## DOCUMENT SEGMENT:
....................

It looks like more records were kept from 1995 onwards. We decide to use the time period of the last 10, which matches the interval used by National Weather Service - Natural Hazard Statistics. Although 2011 only has records through November, we include 2011 nonetheless as it has the most number of records for a year. storms.df is then subsetted accordingly.

storms.df <- filter(storms.df, bgn_year >= min_year)
dim(storms.df)
## [1] 453730      9

Filtering by target variables

Reducing the dataset to only those observations where there are injures/fatalities or property/crop damage also helps.

storms.df <- filter(storms.df, FATALITIES>0 | INJURIES>0 | PROPDMG>0 | CROPDMG>0)
dim(storms.df)
## [1] 134528      9

The number of observations used decreases from the original 902297 to finally 134528.

Tidying Event Types

The previous subsetting transformations results in 79 unique EVTYPE values we need to consider in the reduced storms.df dataset versus the original 985 values in storms.orig.

unique(storms.df$EVTYPE)
##  [1] "HAIL"                     "TSTM WIND"               
##  [3] "LIGHTNING"                "FLASH FLOOD"             
##  [5] "WINTER STORM"             "TORNADO"                 
##  [7] "HIGH WIND"                "RIP CURRENTS"            
##  [9] "TROPICAL STORM"           "HURRICANE"               
## [11] "AVALANCHE"                "FLOOD"                   
## [13] "WILD/FOREST FIRE"         "STORM SURGE"             
## [15] "ICE STORM"                "DUST STORM"              
## [17] "TSTM WIND/HAIL"           "HEAVY RAIN"              
## [19] "EXCESSIVE HEAT"           "URBAN/SML STREAM FLD"    
## [21] "FOG"                      "HEAVY SURF"              
## [23] "HIGH SURF"                "EXTREME COLD"            
## [25] "WIND"                     "HAZARDOUS SURF"          
## [27] "WINTER WEATHER MIX"       "HEAVY SNOW"              
## [29] "SMALL HAIL"               "BLIZZARD"                
## [31] "WILDFIRE"                 "STRONG WIND"             
## [33] "DRY MICROBURST"           "COLD WEATHER"            
## [35] "WHIRLWIND"                "COASTAL FLOODING"        
## [37] "DROUGHT"                  "STRONG WINDS"            
## [39] "ICE ON ROAD"              "DUST DEVIL"              
## [41] "SNOW SQUALLS"             "LIGHT SNOW"

....................

## THINGS TO DO:
(1) Please write out the storm data analysis starting with "storms.df <- filter(storms.df, FATALITIES>0" and going on through "values in storms.orig.".
(2) In the storm data analysis, how many unique EVTYPE values remain in the reduced dataset after subsetting?
(3) Carry on the storm data analysis from the point where it stops.
The material isn't needed here.

[Stored items]

....................

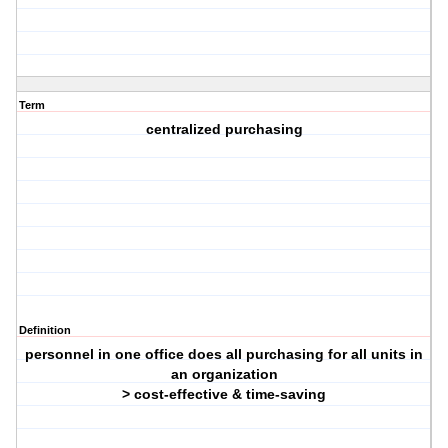
Term
centralized purchasing
Definition
personnel in one office does all purchasing for all units in
an organization
> cost-effective & time-saving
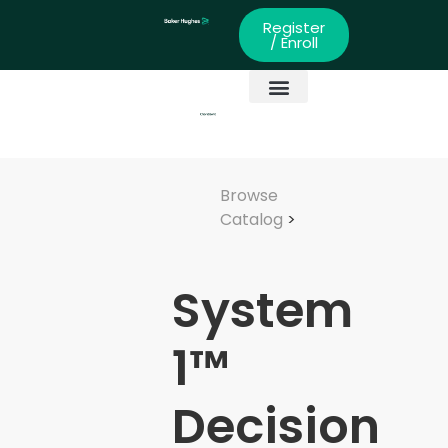
Register
/ Enroll
Global Partners
Skills Development
Browse
Catalog
>
System
1™
Decision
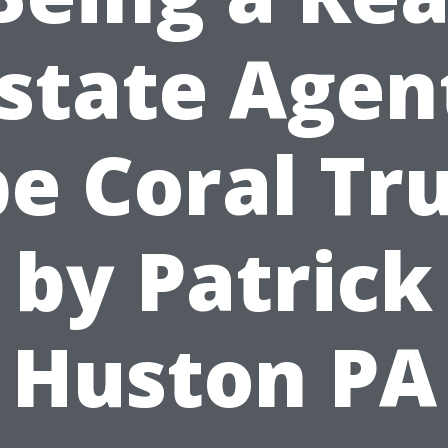
state Agen
e Coral Tr
by Patrick
Huston PA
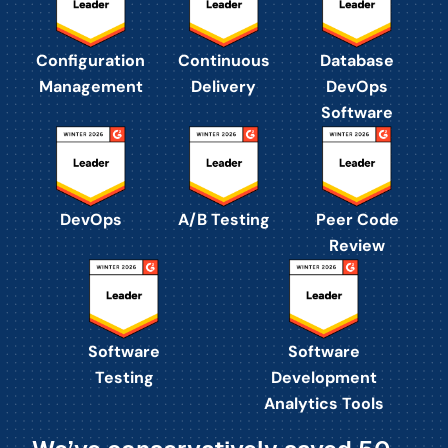
Configuration
Continuous
Database
Management
Delivery
DevOps
Software
DevOps
A/B Testing
Peer Code
Review
Software
Software
Testing
Development
Analytics Tools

....................

## EXPECTED RESPONSES:
(1)
storms.df <- filter(storms.df, FATALITIES>0 | INJURIES>0 | PROPDMG>0 | CROPDMG>0)
dim(storms.df)
## [1] 134528      9

The number of observations used decreases from the original 902297 to finally 134528.

Tidying Event Types

The previous subsetting transformations results in 79 unique EVTYPE values we need to consider in the reduced storms.df dataset versus the original 985 values in storms.orig.

(2) 79

(3)
## [43] "SEICHE"                   "MIXED PRECIPITATION"     
## [45] "ROUGH SEAS"               "SNOW"                    
## [47] "GUSTY WINDS"              "DROWNING"                
## [49] "EXTREME COLD/WIND CHILL"  "MARINE TSTM WIND"        
## [51] "WATERSPOUT"               "HIGH SEAS"               
## [53] "RIP CURRENT"              "HURRICANE/TYPHOON"       
## [55] "LANDSLIDE"                "DENSE FOG"               
## [57] "WINTER WEATHER/MIX"       "FROST/FREEZE"            
## [59] "ASTRONOMICAL HIGH TIDE"   "EXTREME WINDCHILL"       
## [61] "HEAVY SURF/HIGH SURF"     "TROPICAL DEPRESSION"     
## [63] "COASTAL FLOOD"            "FUNNEL CLOUD"            
## [65] "LAKE-EFFECT SNOW"         "WINTER WEATHER"          
## [67] "MARINE HIGH WIND"         "THUNDERSTORM WIND"       
## [69] "HEAT"                     "TSUNAMI"                 
## [71] "STORM SURGE/TIDE"         "COLD/WIND CHILL"         
## [73] "LAKESHORE FLOOD"          "MARINE THUNDERSTORM WIND"
## [75] "MARINE STRONG WIND"       "ASTRONOMICAL LOW TIDE"   
## [77] "DENSE SMOKE"              "MARINE HAIL"             
## [79] "FREEZING FOG"

Still, there are many event types. Through visual inspection and iteration, we’ve somewhat normalized them while retaining a reasonable level of fidelity. The code below shows the series of transformations used. The normEVTYPE variable in storms.df stores these values. Note that some of the tranformations below may no longer seem relevant as they were originally run on earlier, larger sets of EVTYPEs.

normEVTYPE <- storms.df$EVTYPE

# Upper case all
normEVTYPE <- toupper(normEVTYPE)

# Replace special characters /, (, ), ., \, &, - with space
normEVTYPE <- gsub("/|\\(|\\)|\\.|\\\\|\\&|\\-", " ", normEVTYPE)

# Remove rows whose types that don't seem to be weather event types
storms.orig <- filter(storms.orig, EVTYPE=="DROWNING")

# Remove numeric F, G, or numeric magnitudes
normEVTYPE <- gsub("[F|G]\\d+", " ", normEVTYPE)
normEVTYPE <- gsub("\\d+", " ", normEVTYPE)

# Remove plurality
normEVTYPE <- gsub("RAINS\\s", "RAIN ", normEVTYPE)
normEVTYPE <- gsub("STORMS", "STORM", normEVTYPE)
normEVTYPE <- gsub("WINDS", "WIND", normEVTYPE)
normEVTYPE <- gsub("FLOODS", "FLOOD", normEVTYPE)
normEVTYPE <- gsub("CURRENTS", "CURRENT", normEVTYPE)

# Remove adjectives
normEVTYPE <- gsub("HARD |HIGH |LOW |SEVERE |HEAVY |EXCESSIVE |EXTREME |STRONG |LIGHT |DENSE ", " ", normEVTYPE)

# Any tornado becomes tornado
normEVTYPE <- gsub("TORNADOES|TORNDAO", "TORNADO", normEVTYPE)
normEVTYPE <- gsub(".*TORNADO.*", "TORNADO", normEVTYPE)

# Any hurricane becomes hurricane
normEVTYPE <- gsub(".*HURRICANE.*", "HURRICANE", normEVTYPE)

# Any thunderstorm becomes thunderstorm
normEVTYPE <- gsub("TSTM|THUNERSTORM|TUNDERSTORM|THUDERSTORM|THUNDERTORM|THUNDEERSTORM", "THUNDERSTORM", normEVTYPE)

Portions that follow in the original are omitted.